Friday, March 7, 2008

Journal entry# 36 Charlotte Perkins Gilman

Siu Faat Jimmy Wong
English 48b
March 7, 2008
Professor Lankford

Quote:

I don’t like to look out of the windows even—there are so many of those creeping women, and they creep so fast. I wonder if they all come out of that wall-paper as I did?

Summary:

It is found in the end of the story. It explains what the narrator sees outside her room.

Response:

After the narrator has torn down most of the yellow wallpaper, she thinks that the woman inside the wall is now free. She can come out eventually. However, when I am reading this part, I ask, “So where is the freed woman?” Indeed, the woman in the wall has already combined with the narrator. They have become one unit. Instead of thinking it as a horror story, I think that the woman in the wall is an image of the narrator. Since the narrator always creeps in the room, she sees that the shadow also always creeps in the wall. Gilman wants to use the shadow on the wall to explain the hopelessness and weakness of the narrator that she cannot help herself out in that situation.

Why the women are always creeping? I think that Gilman wants to use “creeping” to explain that the women have no difference with infants. Since infants do not have power to stand up and walk, they always have to creep. Similar to women, they do not have the “power” to stand up. They will never have full development. The “power” can only be possessed by the men. Only men have the abilities to stand up.

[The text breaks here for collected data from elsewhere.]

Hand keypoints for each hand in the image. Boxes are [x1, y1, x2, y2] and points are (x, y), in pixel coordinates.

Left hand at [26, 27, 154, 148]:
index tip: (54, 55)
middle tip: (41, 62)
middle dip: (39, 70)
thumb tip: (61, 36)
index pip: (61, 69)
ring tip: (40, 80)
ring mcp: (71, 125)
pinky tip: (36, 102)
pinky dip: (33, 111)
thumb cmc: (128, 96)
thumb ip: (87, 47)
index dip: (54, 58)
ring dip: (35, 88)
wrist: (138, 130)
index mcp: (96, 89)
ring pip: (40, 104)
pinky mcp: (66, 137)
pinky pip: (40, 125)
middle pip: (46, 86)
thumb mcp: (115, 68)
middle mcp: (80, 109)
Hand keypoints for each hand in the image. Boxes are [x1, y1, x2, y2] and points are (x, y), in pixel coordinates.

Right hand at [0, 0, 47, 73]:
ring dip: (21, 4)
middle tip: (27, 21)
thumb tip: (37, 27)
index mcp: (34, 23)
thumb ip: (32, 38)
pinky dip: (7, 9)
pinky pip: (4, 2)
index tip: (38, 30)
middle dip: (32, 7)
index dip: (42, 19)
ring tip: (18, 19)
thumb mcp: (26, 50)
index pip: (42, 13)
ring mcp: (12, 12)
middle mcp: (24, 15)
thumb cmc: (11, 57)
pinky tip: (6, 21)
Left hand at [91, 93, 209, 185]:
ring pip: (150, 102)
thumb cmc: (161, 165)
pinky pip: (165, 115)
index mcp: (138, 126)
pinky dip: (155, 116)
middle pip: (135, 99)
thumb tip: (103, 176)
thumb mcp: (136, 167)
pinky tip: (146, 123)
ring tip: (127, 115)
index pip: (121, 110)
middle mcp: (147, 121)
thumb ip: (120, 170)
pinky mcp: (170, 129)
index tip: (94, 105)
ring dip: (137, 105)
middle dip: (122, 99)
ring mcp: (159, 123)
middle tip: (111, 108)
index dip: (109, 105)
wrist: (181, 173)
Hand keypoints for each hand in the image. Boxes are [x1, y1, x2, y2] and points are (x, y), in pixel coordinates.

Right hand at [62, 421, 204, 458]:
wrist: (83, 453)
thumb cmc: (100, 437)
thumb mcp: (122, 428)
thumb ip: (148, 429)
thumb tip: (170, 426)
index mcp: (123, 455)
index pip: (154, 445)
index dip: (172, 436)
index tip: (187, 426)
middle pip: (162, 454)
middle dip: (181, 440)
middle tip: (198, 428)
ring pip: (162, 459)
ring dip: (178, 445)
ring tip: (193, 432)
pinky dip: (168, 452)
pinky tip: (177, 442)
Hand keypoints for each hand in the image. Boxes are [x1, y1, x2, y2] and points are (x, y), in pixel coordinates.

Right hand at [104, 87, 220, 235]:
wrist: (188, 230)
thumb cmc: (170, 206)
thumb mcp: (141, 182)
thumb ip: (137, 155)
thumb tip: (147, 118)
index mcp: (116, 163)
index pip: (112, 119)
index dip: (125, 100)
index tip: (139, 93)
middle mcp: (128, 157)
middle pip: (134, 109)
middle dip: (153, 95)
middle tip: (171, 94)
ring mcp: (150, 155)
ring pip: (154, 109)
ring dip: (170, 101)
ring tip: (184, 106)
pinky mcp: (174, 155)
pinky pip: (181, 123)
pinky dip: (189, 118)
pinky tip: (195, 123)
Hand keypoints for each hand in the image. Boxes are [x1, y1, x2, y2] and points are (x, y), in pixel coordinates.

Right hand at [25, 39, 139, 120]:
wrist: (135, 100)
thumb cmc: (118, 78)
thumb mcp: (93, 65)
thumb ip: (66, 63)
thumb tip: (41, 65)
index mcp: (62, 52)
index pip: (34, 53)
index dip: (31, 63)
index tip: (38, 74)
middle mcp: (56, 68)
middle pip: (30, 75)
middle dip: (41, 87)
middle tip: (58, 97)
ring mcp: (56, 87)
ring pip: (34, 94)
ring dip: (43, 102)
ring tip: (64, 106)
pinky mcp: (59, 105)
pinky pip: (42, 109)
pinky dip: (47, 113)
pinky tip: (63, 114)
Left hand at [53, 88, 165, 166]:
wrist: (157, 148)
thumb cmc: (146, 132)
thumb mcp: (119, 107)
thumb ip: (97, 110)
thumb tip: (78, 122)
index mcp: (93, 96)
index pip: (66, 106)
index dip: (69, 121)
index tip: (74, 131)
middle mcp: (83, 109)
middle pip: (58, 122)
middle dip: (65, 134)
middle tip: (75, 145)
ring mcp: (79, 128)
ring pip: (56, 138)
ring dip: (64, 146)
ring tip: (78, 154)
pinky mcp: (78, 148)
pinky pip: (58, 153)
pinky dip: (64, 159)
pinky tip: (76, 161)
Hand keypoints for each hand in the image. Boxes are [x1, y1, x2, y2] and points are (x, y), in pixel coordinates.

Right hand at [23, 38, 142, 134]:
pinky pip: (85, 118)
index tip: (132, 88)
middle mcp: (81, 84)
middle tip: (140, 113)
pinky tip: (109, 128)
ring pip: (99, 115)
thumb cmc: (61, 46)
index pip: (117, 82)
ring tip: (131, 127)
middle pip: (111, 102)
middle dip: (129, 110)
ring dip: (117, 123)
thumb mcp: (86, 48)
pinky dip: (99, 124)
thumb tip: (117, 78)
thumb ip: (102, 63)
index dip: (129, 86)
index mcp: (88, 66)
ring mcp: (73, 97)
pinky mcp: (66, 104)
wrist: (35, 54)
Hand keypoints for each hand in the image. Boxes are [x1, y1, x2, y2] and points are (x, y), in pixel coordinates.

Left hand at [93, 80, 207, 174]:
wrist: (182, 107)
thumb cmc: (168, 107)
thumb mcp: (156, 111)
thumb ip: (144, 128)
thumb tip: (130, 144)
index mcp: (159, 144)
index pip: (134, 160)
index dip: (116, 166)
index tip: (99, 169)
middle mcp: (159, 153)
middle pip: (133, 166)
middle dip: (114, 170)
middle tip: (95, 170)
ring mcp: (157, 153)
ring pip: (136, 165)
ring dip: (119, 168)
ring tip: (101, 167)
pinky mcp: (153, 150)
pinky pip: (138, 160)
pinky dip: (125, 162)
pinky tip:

Moreover, in another point of view, I think that the women do not have the courage to stand up. If they stand up, they may threaten the social and family positions of the men. Therefore, the men would use his “power” to “cure” them in the method which is similar to what the narrator receives.Furthermore, “those creeping women” outsides the rooms help explain that there are actually many women like the narrator in that time period. Gilman wants to use these women and the narrator to further prove that the narrator is not the exceptional case. It is a common trend in that society. Women are treated as infants. They are always trapped in their houses which have no difference with prisons.